= Elizabeth Lee Owen Macdonald =

Canadian writer

Elizabeth Lee Macdonald ( Owen; 11 May 1835 - 12 July 1901) was a Canadian writer.

==Early life==
Elizabeth was born on 11 May 1835 at Cardigan, Prince Edward Island. She was a daughter of Thomas Owen, the first postmaster general for Prince Edward Island, and Ann Campbell. While still young, her family moved to Charlottetown. Her brother Lemuel later served as the second premier of PEI.

==Career==
While her husband was lieutenant-governor, she attended openings and closing of the provincial legislature, as well as various other special events. She also contributed her time and financial support to St. Peter's Cathedral in Charlottetown.
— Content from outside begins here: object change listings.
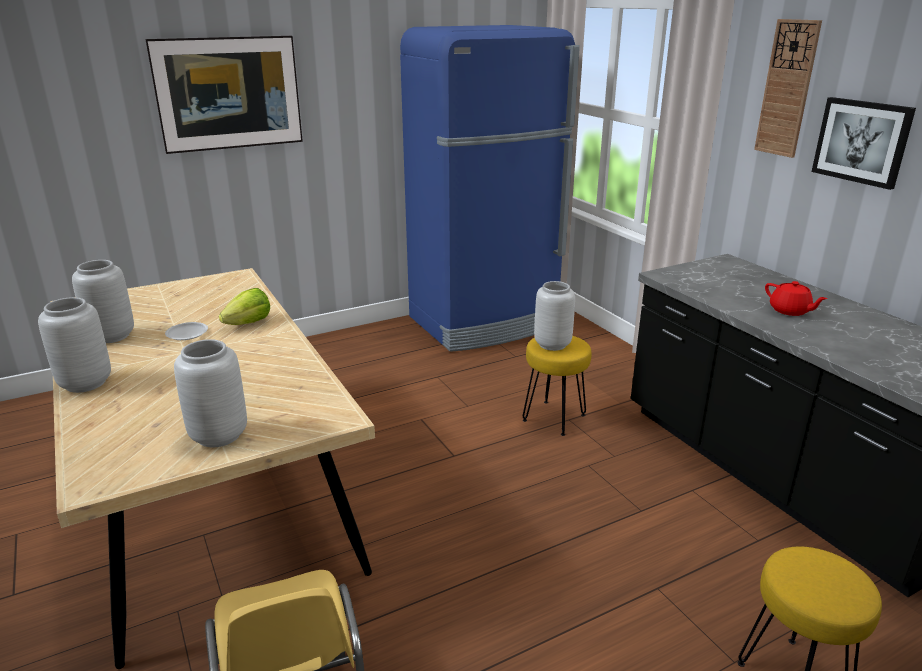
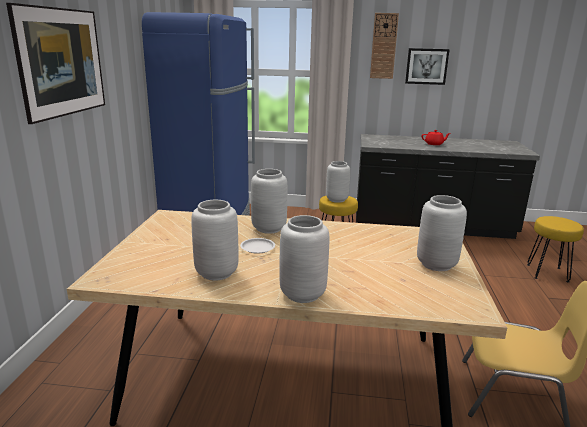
camera: 55 degrees left, 5 degrees down
(249, 323) = (269, 228): lettuce -> grey vase

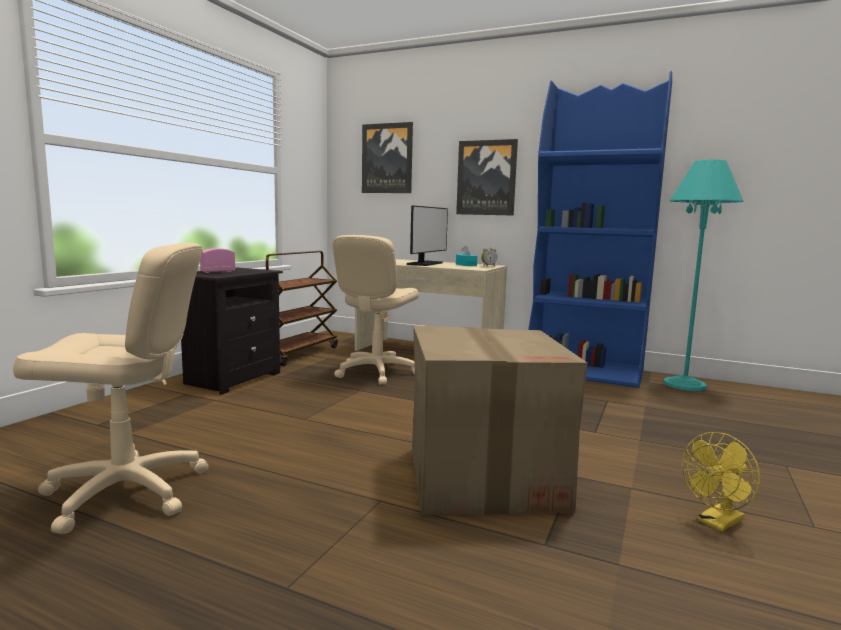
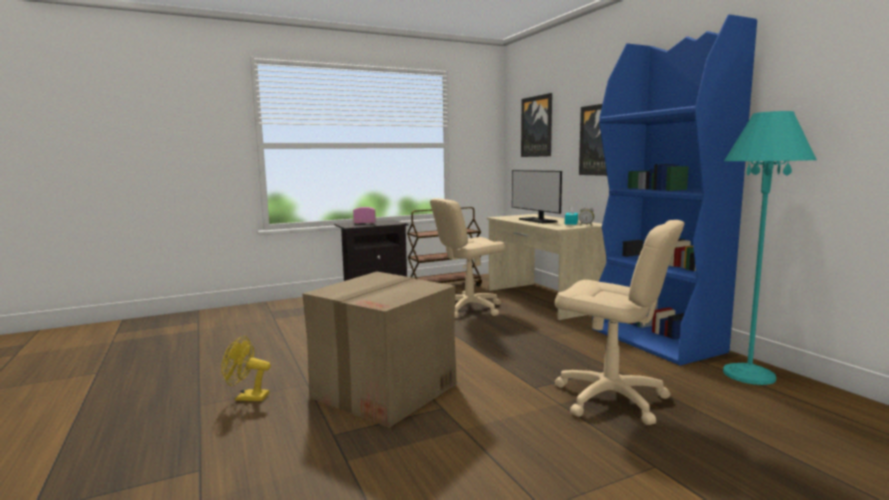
camera: 40 degrees right, 0 degrees up
(126, 492) = (225, 346): beige office chair -> beige office chair (610, 398)
(425, 264) = (537, 220): monitor -> monitor turned 90 degrees clockwise
(717, 523) = (467, 471): yellow fan -> yellow fan (247, 397)

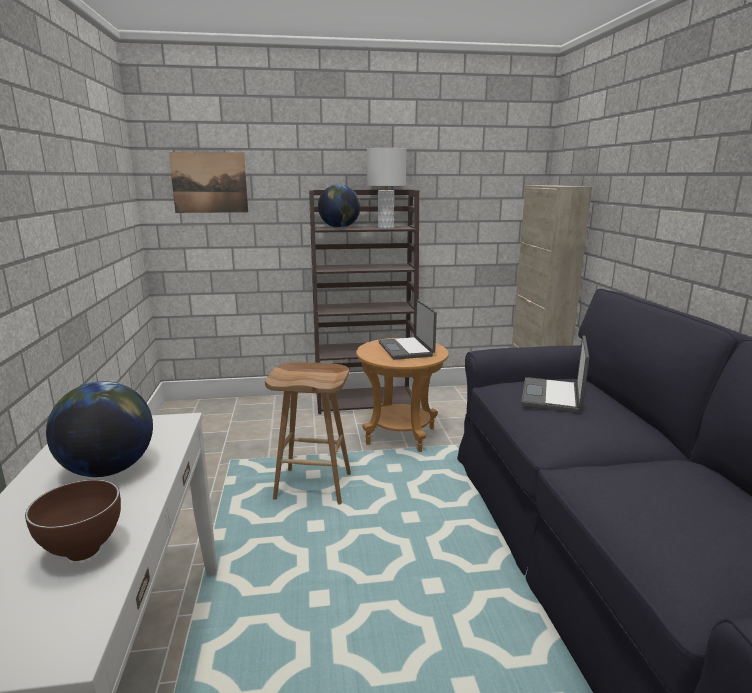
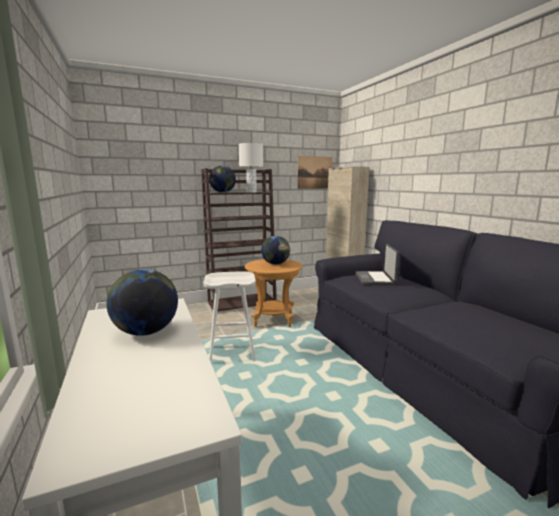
camera: 15 degrees left, 5 degrees down
(85, 552) = (172, 374): brown bowl -> none
(209, 182) = (134, 163): picture -> picture (314, 172)
(314, 486) = (233, 353): brown stool -> white stool
(407, 349) = (276, 264): laptop -> globe

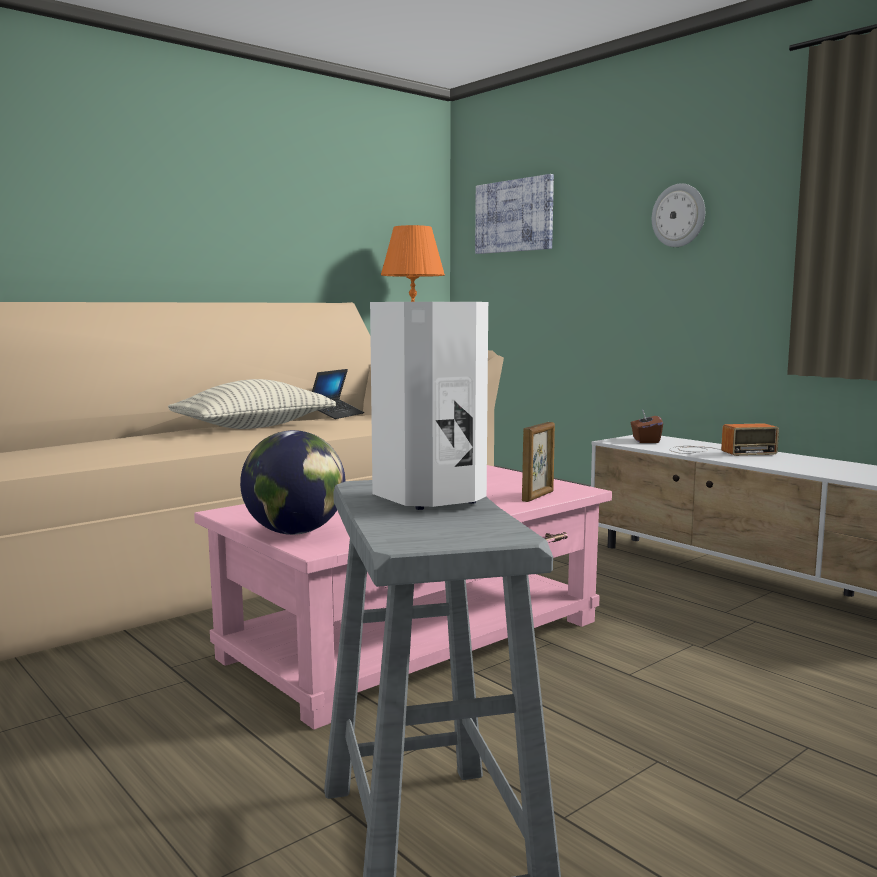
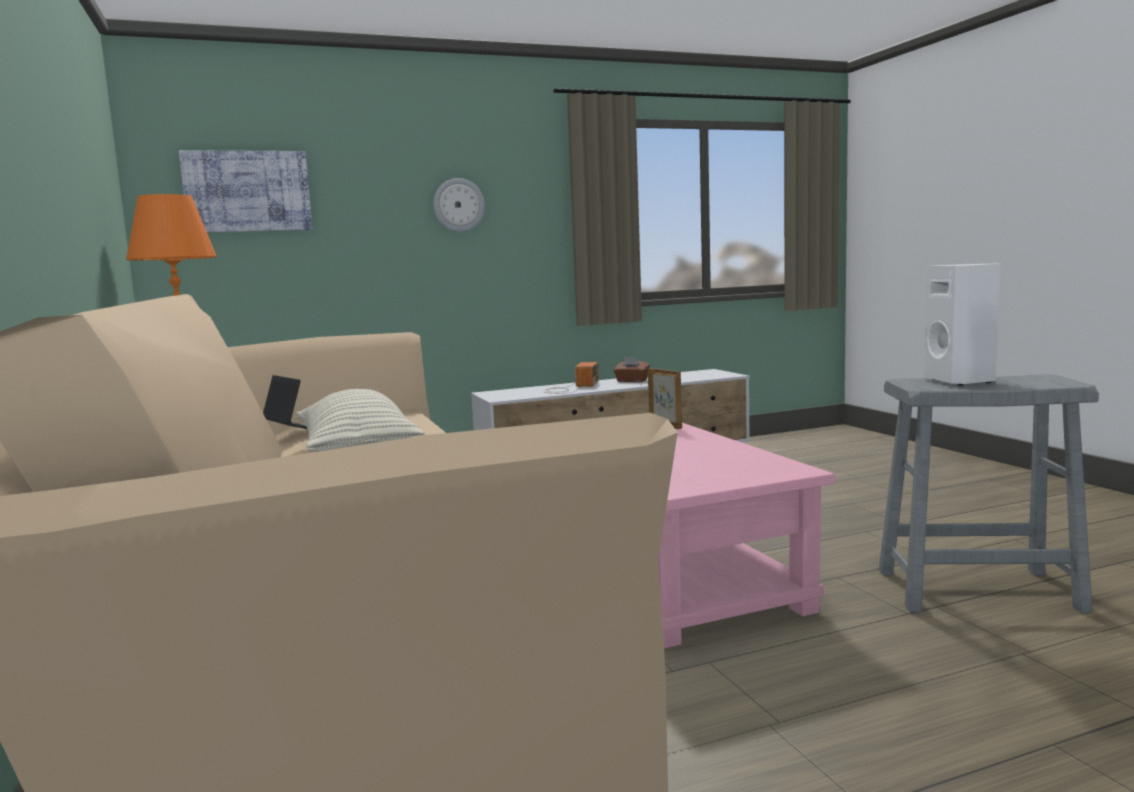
camera: 70 degrees left, 0 degrees up
(295, 532) = (751, 474): globe -> none
(645, 440) = (508, 394): brown tissue box -> brown tissue box (631, 381)

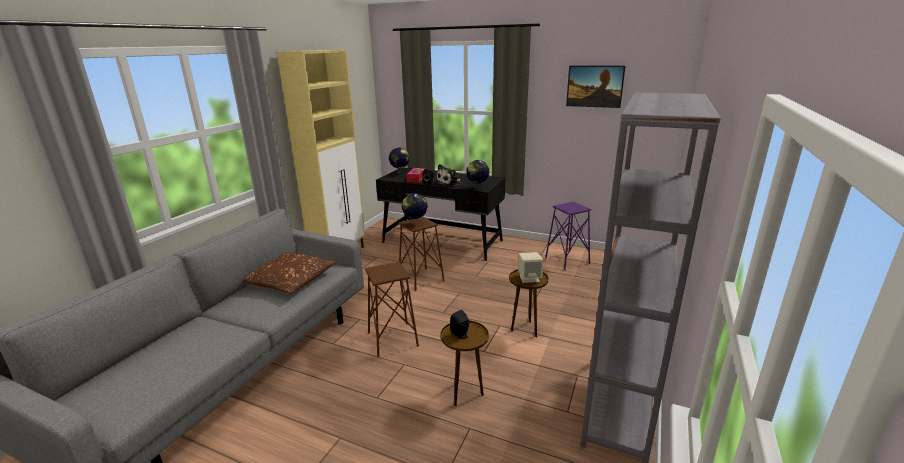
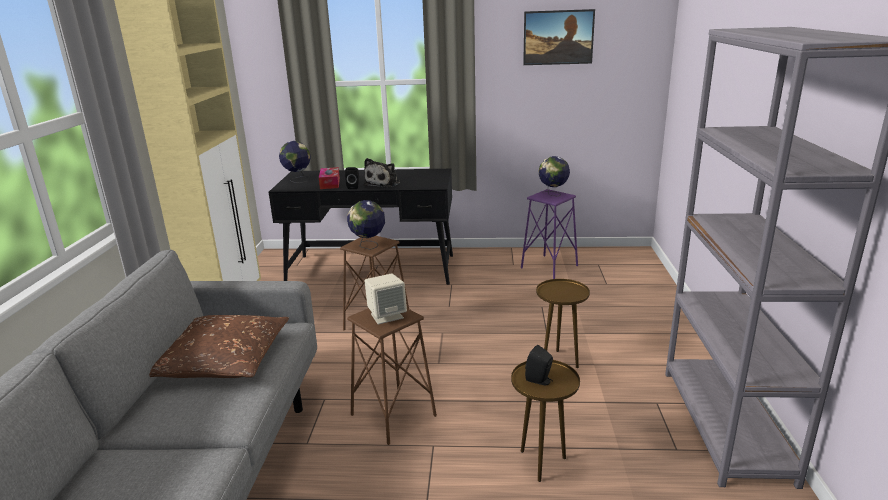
camera: 20 degrees left, 0 degrees up
(477, 189) = (429, 186): globe -> globe (553, 194)
(529, 278) = (563, 291): beige speaker -> beige speaker (387, 316)

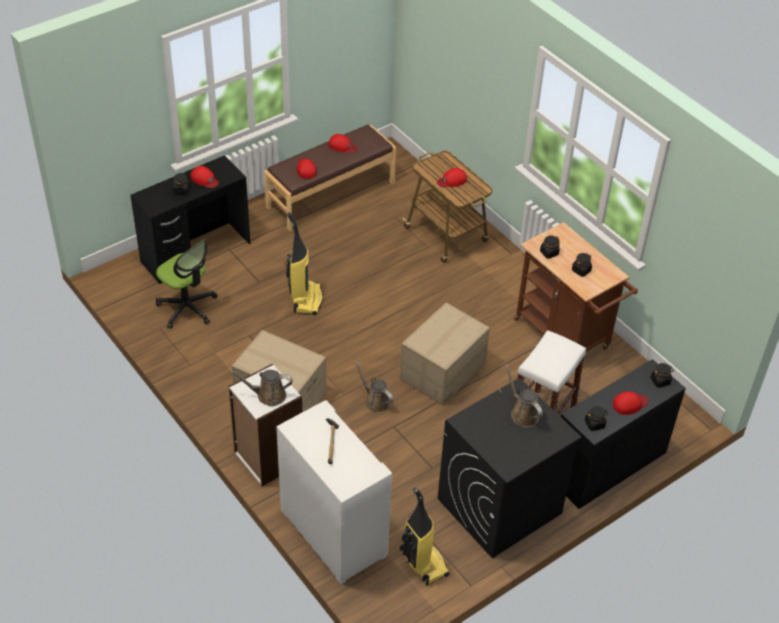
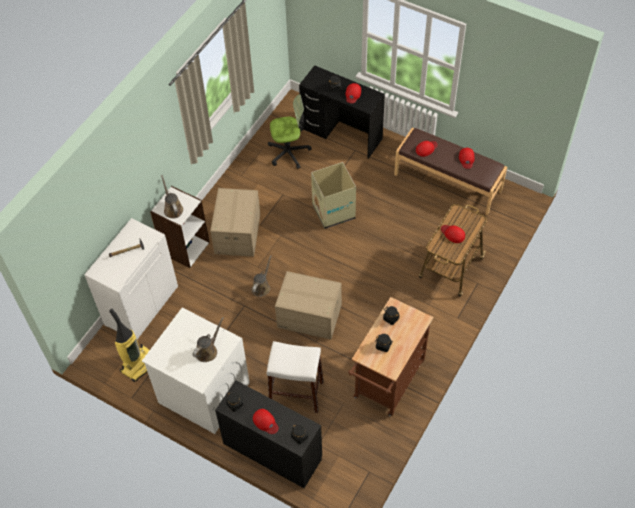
camera: 70 degrees right, 10 degrees up
(187, 308) = (289, 152): office chair -> office chair turned 120 degrees counterclockwise
(306, 299) = (333, 211): vacuum cleaner -> cardboard box
(499, 506) = (203, 392): black washing machine -> white washing machine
She contributed a series of nine articles describing life in Charlottetown fifty years early in the Prince Edward Island Magazine.

==Personal life==
In 1863, she married Andrew Archibald Macdonald (1829–1912); although she was Anglican her husband was Catholic which was controversial at the time. The couple had four sons, including:

- Aeneas Adolph Macdonald (1864–1920), who served in the provincial legislature; he married Margaret Macdonald in 1904.

Macdonald died from complications due to diabetes in Charlottetown on 12 July 1901 at the age of 66.